Given the tight crop on the left and bottom the first crop closer in on the right works better for me than the second with the space behind her. I would have liked to see the entire bottom foot and more space to the left for her to swing into.
In terms of processing, with shots taken under tress the light gets a green bias from the bouncing off the foliage which does odd things to skin and other colors. Skin in captured in RGB is more red that and + green makes it darker and duller. The remedy at capture is to set custom WB off a gray card. The camera will do a -green / + magenta compensation to capture neutrally. In PP you can normalize the color / contrast by using a magenta photo filter...
If you apply the correction then toggle before / after you will notice the difference. In that type of situation a gray card reference shot, even one taken afterwards, is very helpful allowing you to click correct on the card test shot then copy / paste the resulting correction to the other RAW files.
It's a wonderful photo. Compared to Hallmark's endorsement, our opinion hardly matters.
I guess you could back off the red just a smidge. I'm not saying it would be better, but I'd try a rendition with the corners burned in ever so slightly. A little vignetting might help emphasize the subject.
This is a great example of a photo where all the great elements trump small nits. I'm sure you would have preferred to get all of her feet in the frame, but that's really unimportant compared to having taken the photo at the absolute perfect moment.
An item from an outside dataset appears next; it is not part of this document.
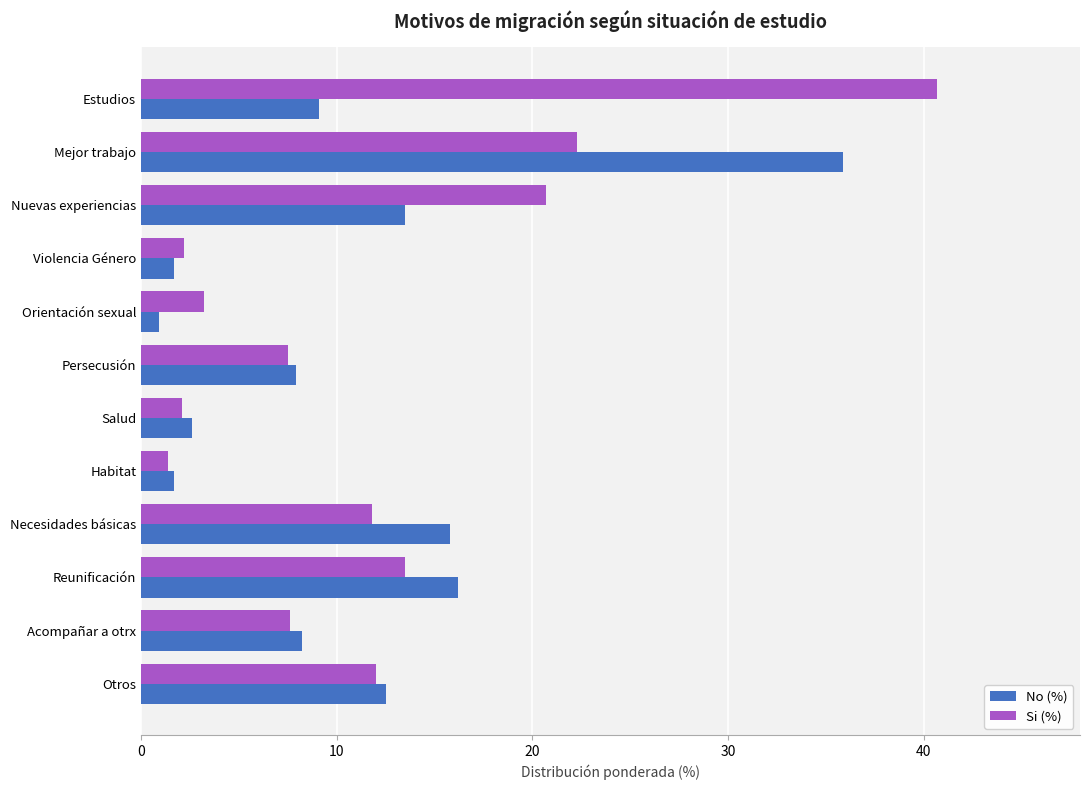

List the series in order of their peak value, highest first.

Si (%), No (%)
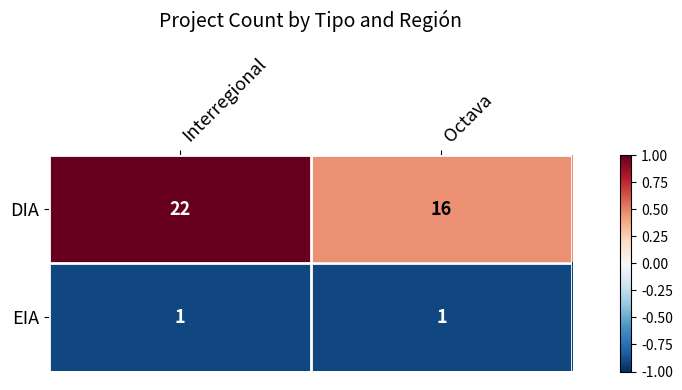

Is it true that EIA equals 1 at Interregional?

True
It's amazing to see children's photos where the subject is so engaged with the photographer. Children are usually wonderful judges of character and you can see instantly when they are uncomfortable around someone. I see a lot of photos of children where you can tell that something isn't quite right. It's in their eyes.
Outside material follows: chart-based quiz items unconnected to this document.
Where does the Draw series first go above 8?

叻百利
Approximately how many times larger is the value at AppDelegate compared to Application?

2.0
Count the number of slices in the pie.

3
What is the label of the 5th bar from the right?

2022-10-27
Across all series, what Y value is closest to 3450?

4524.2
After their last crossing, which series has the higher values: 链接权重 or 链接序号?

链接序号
In the 70's I met Bill Beale, photojournalist for one of the DC papers who had won a 1957 Pulitzer for this photo of policeman bent over to talk to a little boy at a parade....
@sbeme - Yes, good point, i'll try something like that. I liked the gold-ish tone the red bump gave but I do see now that it's a bit much for her skin, especially in the shadows.
@RustyBug - Thanks for the input.
@cgardener - Thanks for such a detailed post! That was one thing I was worried about - her body is in kind of a contorted position.
Here is another shot taken a few seconds before:
This shot was probably the second best but in this one I feel her arm is very prominent and takes the focus away from her face.
Also, this shot was not shot with a wide angle lens - but a long one. 180mm f2.8 on a crop sensor.
I've been planning to invest in a grey card, guess I probably should soon! Thanks for the color adjustment - I'm trying it now and it seems very natural.
@dmacmillan- Not totally true! I really value your opinions. The graphic designer actually sepia'd it, so my color edit didn't even mater, I'm just trying to perfect it for my portfolio.
Vignetting is also a good idea. I will try that.
I would have loved to get her all in the frame, I was burst firing shots of her as she was on a moving swing. The fact that I managed to get a few keepers was great. Not sure how this worked, but I told her "Kathryn! Model for me!" and she pulled all these poses on the swing. It was hilarious.
Thanks AuntiPode, great edit. I really like what you did with the greens. Looks much more lush and vibrant. I think I might play around with some selective darkening/vibrance.
I used the gamma slider on the exposure adjustment layer. No saturation or vibrance changes, as such. (I did slightly lower the saturation on her right arm after I increased the gamma. Increasing the gamma often seems to increase the effective saturation.)